The Doctoral School in Science and Engineering is happy to invite you to Karthick PANNER SELVAM’s defence entitled
Performance Prediction Models for Deep Learning: A Graph Neural Network and Large Language Model Approachrediction
Supervisor: Dr. Mats Håkan BRORSSONE
In this thesis, we developed an advanced performance prediction model to estimate critical metrics of Deep Learning (DL) models, such as latency, memory consumption, and energy usage. These models are designed to support neural architecture search and efficient cloud deployment.

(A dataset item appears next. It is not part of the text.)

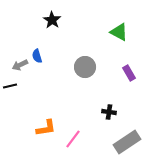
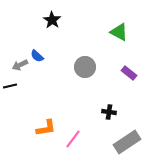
blue semicircle: rotated 32 degrees counterclockwise
purple rectangle: rotated 21 degrees counterclockwise
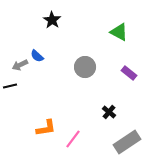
black cross: rotated 32 degrees clockwise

Deep learning has transformed domains such as computer vision, natural language processing, climate modeling, and scientific computing. However, the increasing complexity of DL models introduces significant computational demands that require efficient hardware utilization and resource allocation. Accurate prediction of performance metrics is essential for optimizing hardware-specific compilers, enabling cost-effective cloud deployments, and minimizing environmental impacts.

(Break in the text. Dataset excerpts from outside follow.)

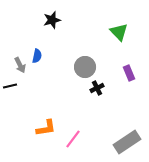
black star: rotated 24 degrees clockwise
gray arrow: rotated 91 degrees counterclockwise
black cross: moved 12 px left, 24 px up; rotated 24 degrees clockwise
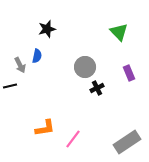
black star: moved 5 px left, 9 px down
orange L-shape: moved 1 px left
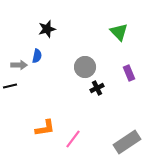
gray arrow: moved 1 px left; rotated 63 degrees counterclockwise
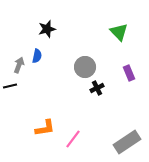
gray arrow: rotated 70 degrees counterclockwise
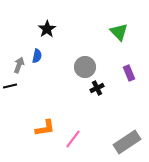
black star: rotated 18 degrees counterclockwise
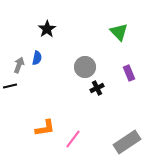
blue semicircle: moved 2 px down
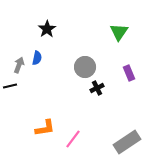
green triangle: rotated 18 degrees clockwise
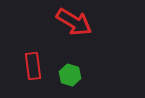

To address these challenges, we present a comprehensive framework for performance prediction in this thesis. The work begins with a systematic benchmarking study of DL models, highlighting computational bottlenecks and establishing the necessity of performance prediction as a foundation for further development.
We introduce a Graph Neural Network (GNN)-based performance prediction model capable of analyzing DL models from various software frameworks, including PyTorch and TensorFlow. This model predicts performance metrics and recommends NVIDIA multi-GPU instance profiles for efficient deployment. Building on this, we propose a semi-supervised performance prediction approach that leverages unlabeled data to accelerate training convergence. Using a graph autoencoder for unsupervised learning, we generate high-quality embeddings that enhance supervised training, leading to faster and more accurate predictions.
For Large Language Models (LLMs), which present unique challenges due to their extensive nodes and edges, we proposed a tree-based performance prediction model. This method significantly improves inference speed compared to traditional GNN-based techniques, making it particularly suitable for complex LLM architectures.
Finally, we explore multimodal learning by combining LLM with GNN to create a hybrid performance prediction model. This model quickly adapts to new hardware environments with sparse training samples, leveraging a novel three-stage training strategy to effectively integrate GNN and LLM for quick adaptation.